The extent of the exploitation of labour in most countries is well documented, as is capital's penchant for threatening to relocate, thus providing the perfect excuse for governments to drive down wages, cut business taxation and weaken environmental standards. Borders present the only way this strategy is tenable, for if workers could move from country to country, choosing where and how they live and work, no one would be willing to settle for $2 per hour. At the moment, it is only the most desperate and needy that risk their lives attempting to cross borders, but as the disparity between rich and poor grows, more and more people will be left with nothing to lose. So the borders between rich and poor are zealously guarded, resulting most recently in the tripling of the defence budget allocated to coastal guards around Australia. Richer countries have always regulated the flow of asylum seekers and determined the basis for legitimacy of claims for refuge, largely through being the principal financial backers and main policy makers of the UN's High Commission on Refugees. In this way, they have ensured that many asylum seekers spend years inside transit camps on the border of or inside the country they are fleeing, and anyone with less than full legal citizenship rights is available for dangerous and underpaid work. (www.antimedia.net/xborder/)

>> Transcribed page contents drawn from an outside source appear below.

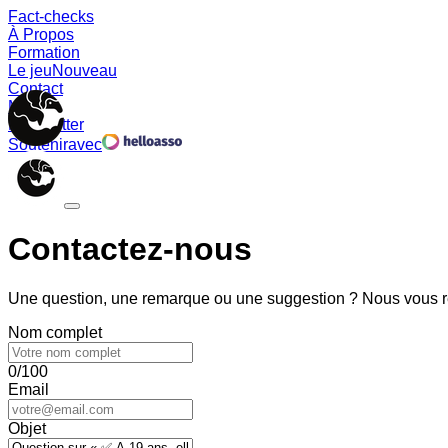
Fact-checks
À Propos
Formation
Le jeu
Nouveau
Contact
Memes
Newsletter
Soutenir
avec
Contactez-nous
Une question, une remarque ou une suggestion ? Nous vous ré
Nom complet
0/100
Email
Objet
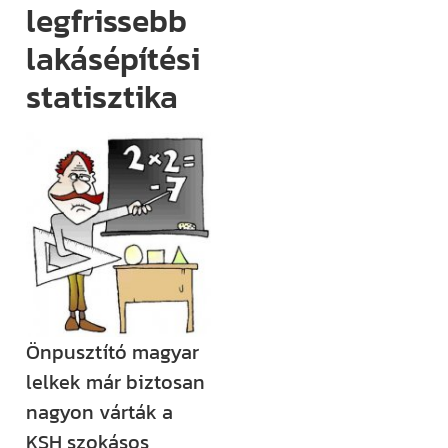
legfrissebb
(például
megjelenik egy
lakásépítési
új támogatási
statisztika
lehetőség,
módosul egy
fontos
jogszabály),
értesülni fogsz
róla.
Ha megjelenik
egy új videónk,
egy új
Önpusztító magyar
blogbejegyzésünk,
lelkek már biztosan
ha valamilyen
nagyon várták a
izgalmas
KSH szokásos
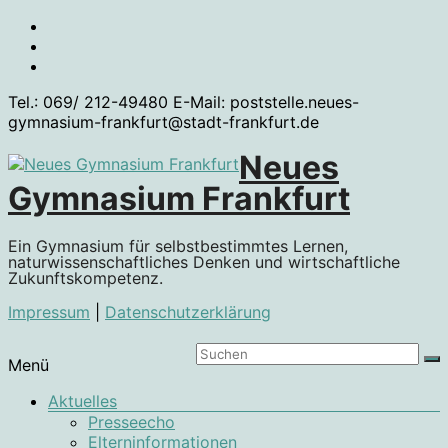
Zum
Inhalt
springen
Tel.: 069/ 212-49480 E-Mail: poststelle.neues-
gymnasium-frankfurt@stadt-frankfurt.de
Neues
Gymnasium Frankfurt
Ein Gymnasium für selbstbestimmtes Lernen,
naturwissenschaftliches Denken und wirtschaftliche
Zukunftskompetenz.
Impressum
|
Datenschutzerklärung
Menü
Aktuelles
Presseecho
Elterninformationen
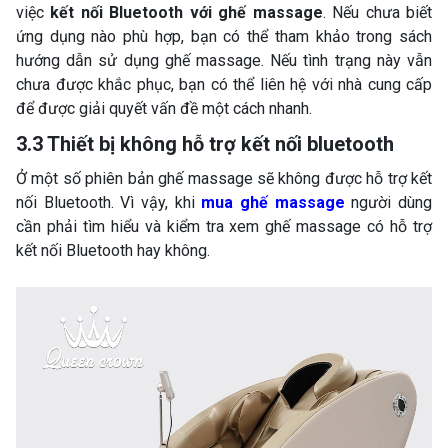
việc
kết nối Bluetooth với ghế massage
. Nếu chưa biết
ứng dụng nào phù hợp, bạn có thể tham khảo trong sách
hướng dẫn sử dụng ghế massage. Nếu tình trạng này vẫn
chưa được khắc phục, bạn có thể liên hệ với nhà cung cấp
để được giải quyết vấn đề một cách nhanh.
3.3 Thiết bị không hỗ trợ kết nối bluetooth
Ở một số phiên bản ghế massage sẽ không được hỗ trợ kết
nối Bluetooth. Vì vậy, khi
mua ghế massage
người dùng
cần phải tìm hiểu và kiểm tra xem ghế massage có hỗ trợ
kết nối Bluetooth hay không.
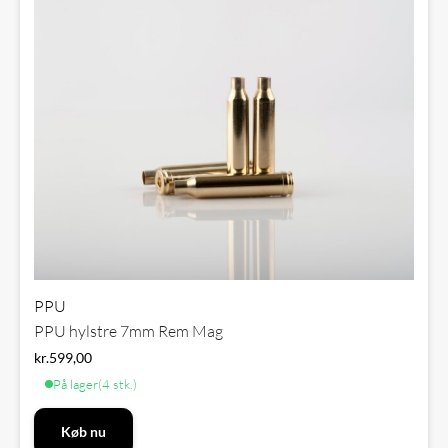
PPU
PPU hylstre 7mm Rem Mag
kr.
599,00
På lager
(4 stk.)
Køb nu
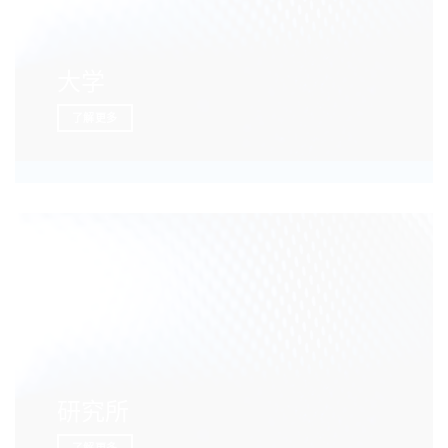
大学
了解更多
研究所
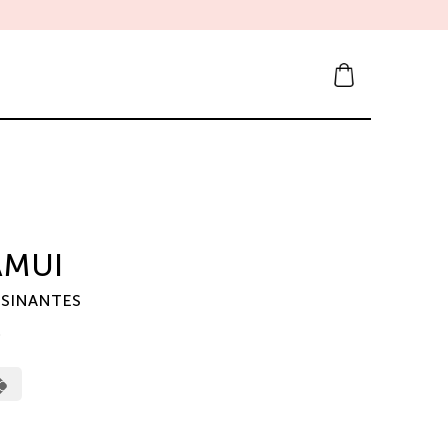
FITNESS
AMUI
SSINANTES
0
erCard
Cash
on
Pickup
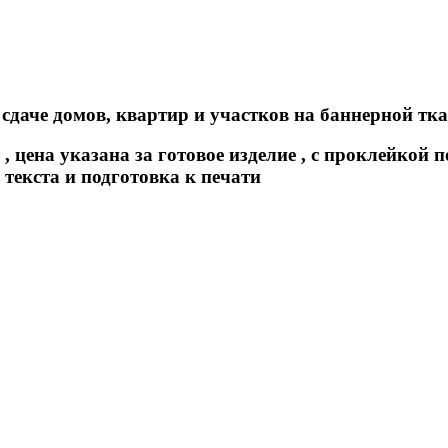
даче домов, квартир и участков на баннерной ткан
, цена указана за готовое изделие , с проклейкой
о текста и подготовка к печати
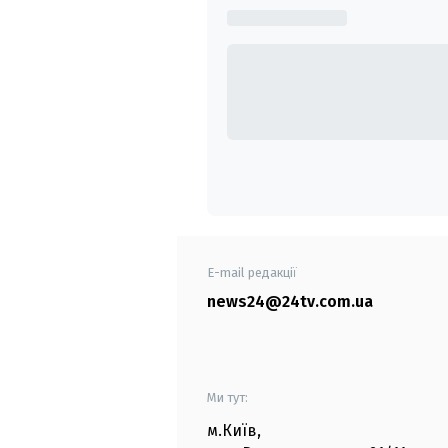
E-mail редакції
news24@24tv.com.ua
Ми тут:
м.Київ
,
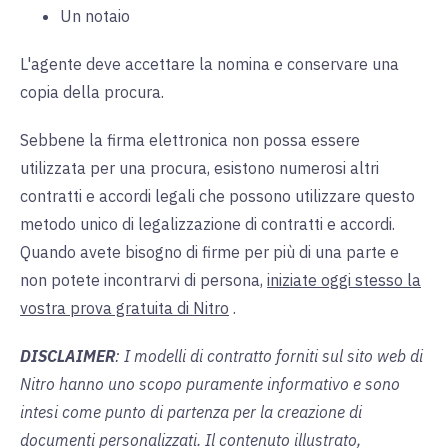
Un notaio
L'agente deve accettare la nomina e conservare una
copia della procura.
Sebbene la firma elettronica non possa essere
utilizzata per una procura, esistono numerosi altri
contratti e accordi legali che possono utilizzare questo
metodo unico di legalizzazione di contratti e accordi.
Quando avete bisogno di firme per più di una parte e
non potete incontrarvi di persona,
iniziate oggi stesso la
vostra prova gratuita di Nitro
.
DISCLAIMER
: I modelli di contratto forniti sul sito web di
Nitro hanno uno scopo puramente informativo e sono
intesi come punto di partenza per la creazione di
documenti personalizzati. Il contenuto illustrato,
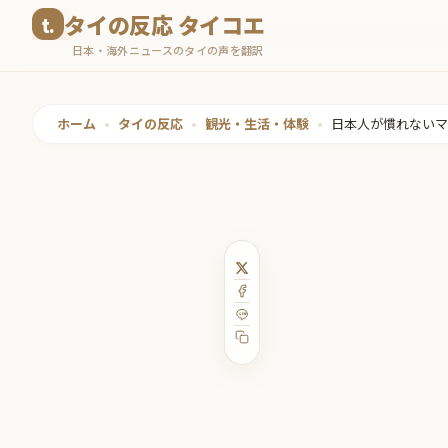
コ
タイの反応 タイコエ
ン
日本・海外ニュースのタイの声を翻訳
テ
ン
ツ
ホーム
•
タイの反応
•
観光・生活・体験
•
日本人が慣れないマ
へ
ス
キ
ッ
プ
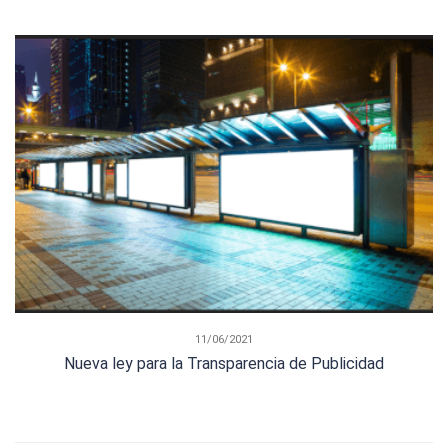
11/06/2021
Nueva ley para la Transparencia de Publicidad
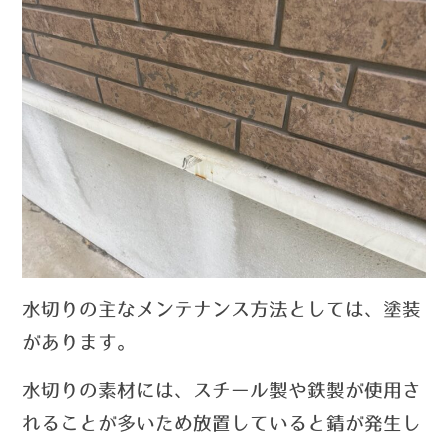
水切りの主なメンテナンス方法としては、塗装
があります。
水切りの素材には、スチール製や鉄製が使用さ
れることが多いため放置していると錆が発生し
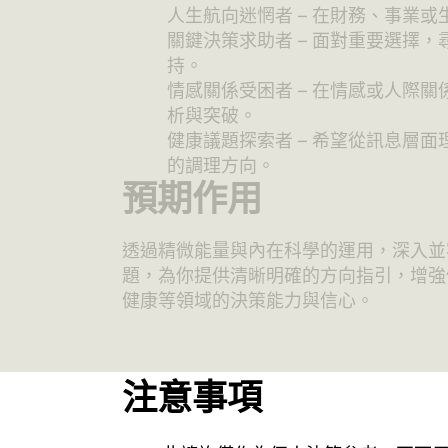
人生航向迷惘者 – 在財務、事業
關鍵決策求助者 – 面對重要選擇
持。
情感關係受困者 – 在情感或人際
析與突破。
健康議題探索者 – 希望從訊息層
的調理方向。
預期作用
透過精微能量與內在科學的運用，深入並
題，為你提供清晰明確的方向指引，增強
健康等領域的決策能力與信心。
注意事項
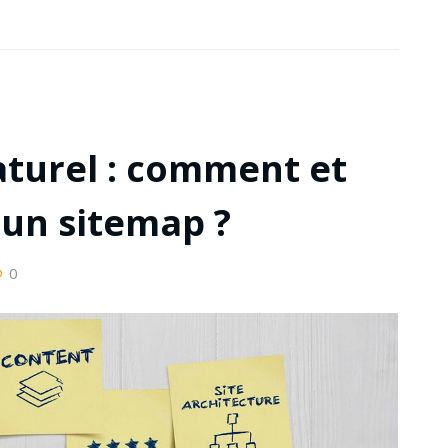
turel : comment et
un sitemap ?
0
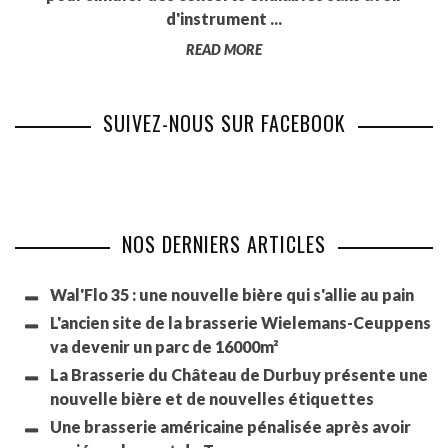
d'instrument ...
READ MORE
SUIVEZ-NOUS SUR FACEBOOK
NOS DERNIERS ARTICLES
Wal'Flo 35 : une nouvelle bière qui s'allie au pain
L'ancien site de la brasserie Wielemans-Ceuppens
va devenir un parc de 16000m²
La Brasserie du Château de Durbuy présente une
nouvelle bière et de nouvelles étiquettes
Une brasserie américaine pénalisée après avoir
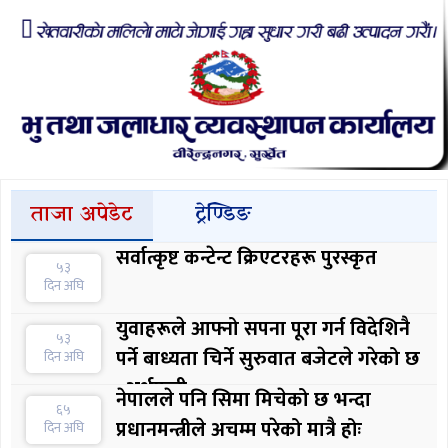
ताजा अपेडेट
ट्रेण्डिङ
सर्वात्कृष्ट कन्टेन्ट क्रिएटरहरू पुरस्कृत
५३
दिन अघि
युवाहरूले आफ्नो सपना पूरा गर्न विदेशिनै
५३
पर्ने बाध्यता चिर्ने सुरुवात बजेटले गरेको छ
दिन अघि
: अर्थमन्त्री
नेपालले पनि सिमा मिचेको छ भन्दा
६५
प्रधानमन्त्रीले अचम्म परेको मात्रै होः
दिन अघि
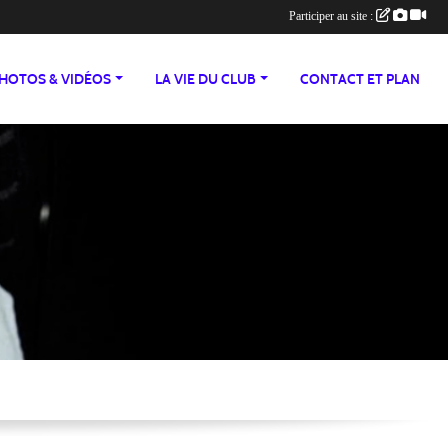
Participer au site :
HOTOS & VIDÉOS
LA VIE DU CLUB
CONTACT ET PLAN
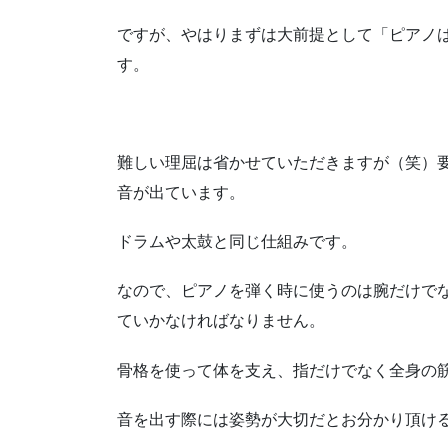
ですが、やはりまずは大前提として「ピアノ
す。
難しい理屈は省かせていただきますが（笑）
音が出ています。
ドラムや太鼓と同じ仕組みです。
なので、ピアノを弾く時に使うのは腕だけで
ていかなければなりません。
骨格を使って体を支え、指だけでなく全身の
音を出す際には姿勢が大切だとお分かり頂け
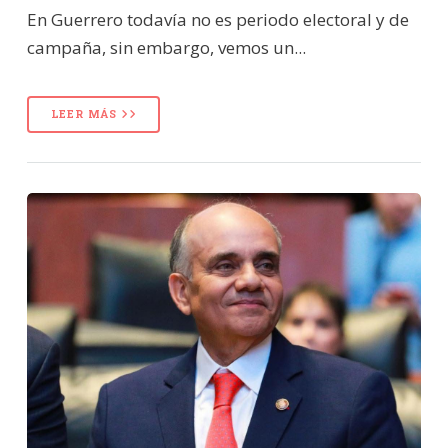
En Guerrero todavía no es periodo electoral y de
campaña, sin embargo, vemos un...
LEER MÁS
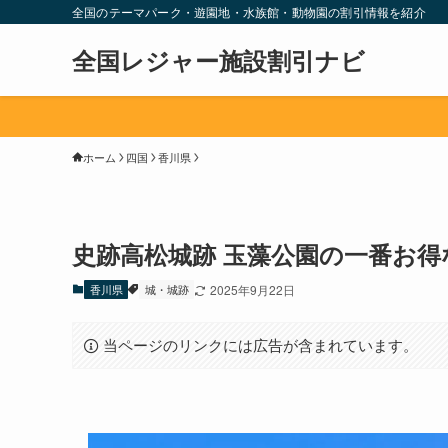
全国のテーマパーク・遊園地・水族館・動物園の割引情報を紹介
全国レジャー施設割引ナビ
ホーム
四国
香川県
史跡高松城跡 玉藻公園の一番お得
香川県
城・城跡
2025年9月22日
当ページのリンクには広告が含まれています。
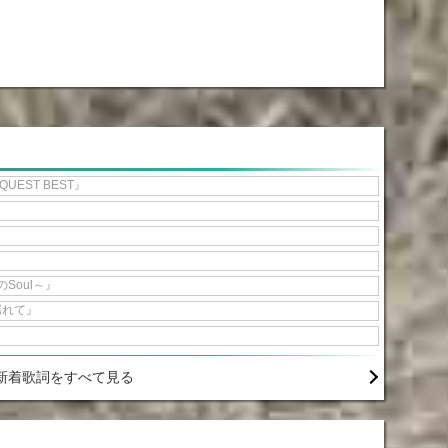
QUEST BEST』
のSoul～』
揺れて』
新着歌詞をすべて見る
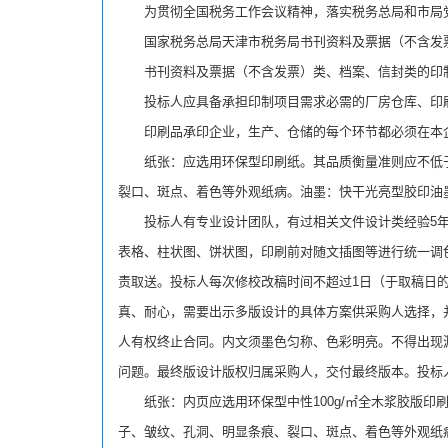
为贯彻全国税务工作会议精神，落实税务总局和市局党
国家税务总局天津市税务局书刊资料及票据（不含发票
书刊资料及票据（不含发票）类、档案、信封类的印制
投标人应具备承担印制项目需求必需的厂房仓库、印刷
印刷品承印企业，生产、仓储的每个环节都必须在本企
纸张：应选用环保型印刷纸。其品质衡量准则应不低于QB/
裂口、斑点、着色等外观纸病。油墨：快干光亮型胶印油
投标人有专业设计团队，有过相关文件设计类经验5年
表格、柱状图、饼状图，印刷前对随文插图等进行统一调
责取送。投标人每次修校改稿时间不超过1日（于取稿日
真、耐心，需要出示多版设计的具体方案供采购人选择，
人有权终止合同。内文须墨色匀称、色彩明亮。不得出现
问题。最终版设计版权归属采购人，交付最终版本。投标
纸张：内页应选用环保型中性100g/㎡全木浆胶版印刷纸
子、皱纹、孔洞、明显条痕、裂口、斑点、着色等外观纸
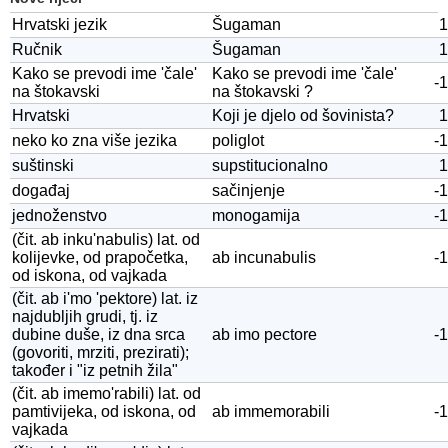
Hrvatski jezik
Šugaman
1
Ručnik
Šugaman
1
Kako se prevodi ime 'čale'
Kako se prevodi ime 'čale'
-1
na štokavski
na štokavski ?
Hrvatski
Koji je djelo od šovinista?
1
neko ko zna više jezika
poliglot
-1
suštinski
supstitucionalno
1
događaj
sačinjenje
-1
jednoženstvo
monogamija
-1
(čit. ab inku'nabulis) lat. od
kolijevke, od prapočetka,
ab incunabulis
-1
od iskona, od vajkada
(čit. ab i'mo 'pektore) lat. iz
najdubljih grudi, tj. iz
dubine duše, iz dna srca
ab imo pectore
-1
(govoriti, mrziti, prezirati);
također i "iz petnih žila"
(čit. ab imemo'rabili) lat. od
pamtivijeka, od iskona, od
ab immemorabili
-1
vajkada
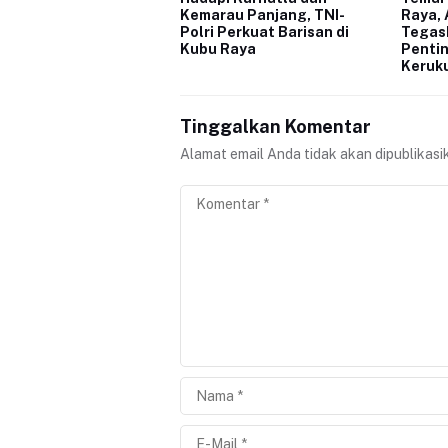
Kemarau Panjang, TNI-
Raya,
Polri Perkuat Barisan di
Tegask
Kubu Raya
Penti
Keruk
Tinggalkan Komentar
Alamat email Anda tidak akan dipublikasi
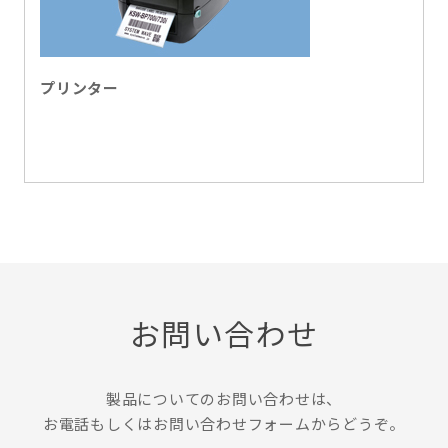
プリンター
お問い合わせ
製品についてのお問い合わせは、
お電話もしくはお問い合わせフォームからどうぞ。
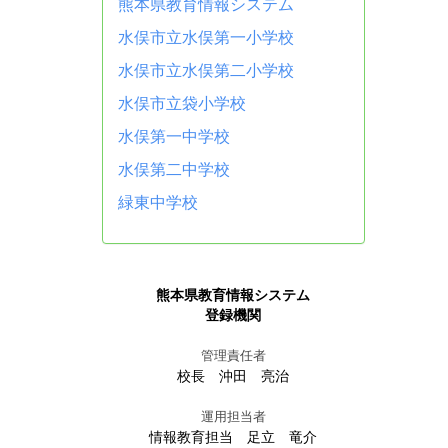
熊本県教育情報システム
水俣市立水俣第一小学校
水俣市立水俣第二小学校
水俣市立袋小学校
水俣第一中学校
水俣第二中学校
緑東中学校
熊本県教育情報システム
登録機関
管理責任者
校長 沖田 亮治
運用担当者
情報教育担当 足立 竜介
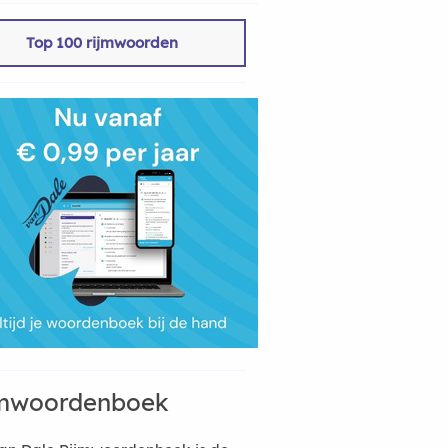
Top 100 rijmwoorden
mwoordenboek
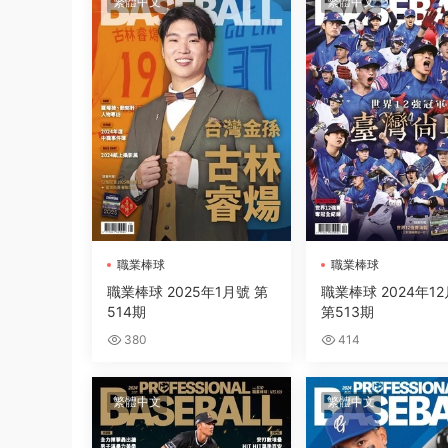
繁體中文
繁體中文
職業棒球
職業棒球
職業棒球 2025年1月號 第
職業棒球 2024年1
514期
第513期
380
414
繁體中文
繁體中文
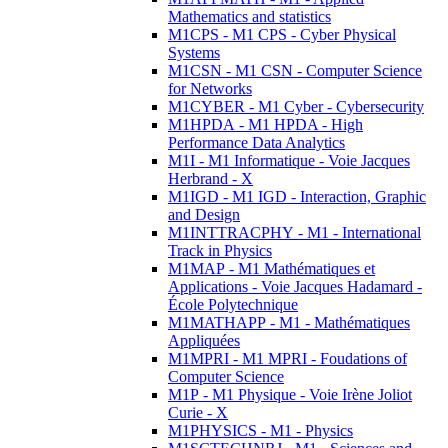
Mathematics and statistics
M1CPS - M1 CPS - Cyber Physical
Systems
M1CSN - M1 CSN - Computer Science
for Networks
M1CYBER - M1 Cyber - Cybersecurity
M1HPDA - M1 HPDA - High
Performance Data Analytics
M1I - M1 Informatique - Voie Jacques
Herbrand - X
M1IGD - M1 IGD - Interaction, Graphic
and Design
M1INTTRACPHY - M1 - International
Track in Physics
M1MAP - M1 Mathématiques et
Applications - Voie Jacques Hadamard -
École Polytechnique
M1MATHAPP - M1 - Mathématiques
Appliquées
M1MPRI - M1 MPRI - Foudations of
Computer Science
M1P - M1 Physique - Voie Irène Joliot
Curie - X
M1PHYSICS - M1 - Physics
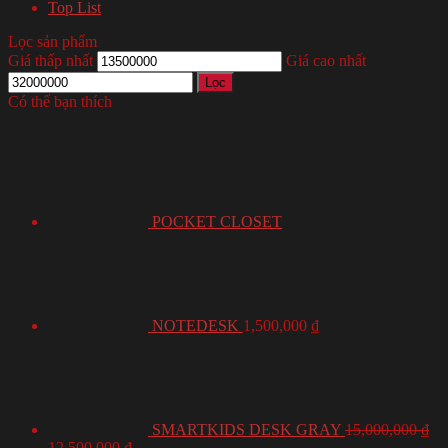
Top List
Lọc sản phẩm
Giá thấp nhất
Giá cao nhất
Lọc
Có thể bạn thích
POCKET CLOSET
NOTEDESK
1,500,000
₫
SMARTKIDS DESK GRAY
15,000,000
₫
12,500,000
₫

The recent advent of the concept of a 'safe third country', which allows asylum seekers to be forcibly returned to a country they passed though on their way to their eventual destination, results in their being shuffled from country to country until they are eventually deported back to where they fled.

And yet, if you are a citizen of the European Union, you can move freely through that part of the world without ever having to show your papers -- evidence that borders are not simply being policed out of a sentimental attachment to nationalism, even if that is professed as their raison d'être. Borders within countries, on the other hand, are becoming more and more conspicuous. In places like the Philippines, China, Mexico and Indonesia where the so called free-trade zones operate, with zero taxation and dirt cheap rent, the people who work inside them are often locked in fortresses guarded by the army and exempt from the few rights the laws of the land might give them, as Klein shows in No Logo. Free-trade zones are a ghetto within a ghetto, and their inhabitants have no rights to speak of. It is not only the developing countries that are undergoing this segregation process. Over the last fifty years in the United States there has been an open-secret work force of chambermaids, kitchen cooks and waterboys who have sustained that country's restaurant and hotel service industry. Without access to any form of government benefits, denied the right to organise or formal certification, these people have lived in a world of borders inside the "land of the free" for years.

Therefore, any discussion of a struggle for global justice has to include the demand for freedom of movement for all people. This demand has already been raised elsewhere, with many European groups banding together under the banner of the No Border Network (www.contrast.org/borders/) and working on projects aimed at combating the hegemony of borders. Regular border camps are held on the EU's land borders to help asylum seekers cross the border. In the USA, New York's Ya Basta! collective is organising A People's Caravan to cross the "imaginary line" at the Canadian/US border at Cornwall. The caravan will eventually end up at the Summit of the Americas in Quebec, where the next round of discussions regarding the Free Trade of the Americas Area agreement is scheduled to occur.

Whilst the processes of globalisation and neo-liberalisation continue to impoverish the poor and benefit the rich, asylum seekers are and will continue to be at the forefront of this struggle. They are resisting with the only thing they have left: their lives. Whilst it may be impossible for us to literally help them cross the border here in Australia, what we can do is fight for the right of those who come -- regardless of any distinctions the government may care to make -- to remain.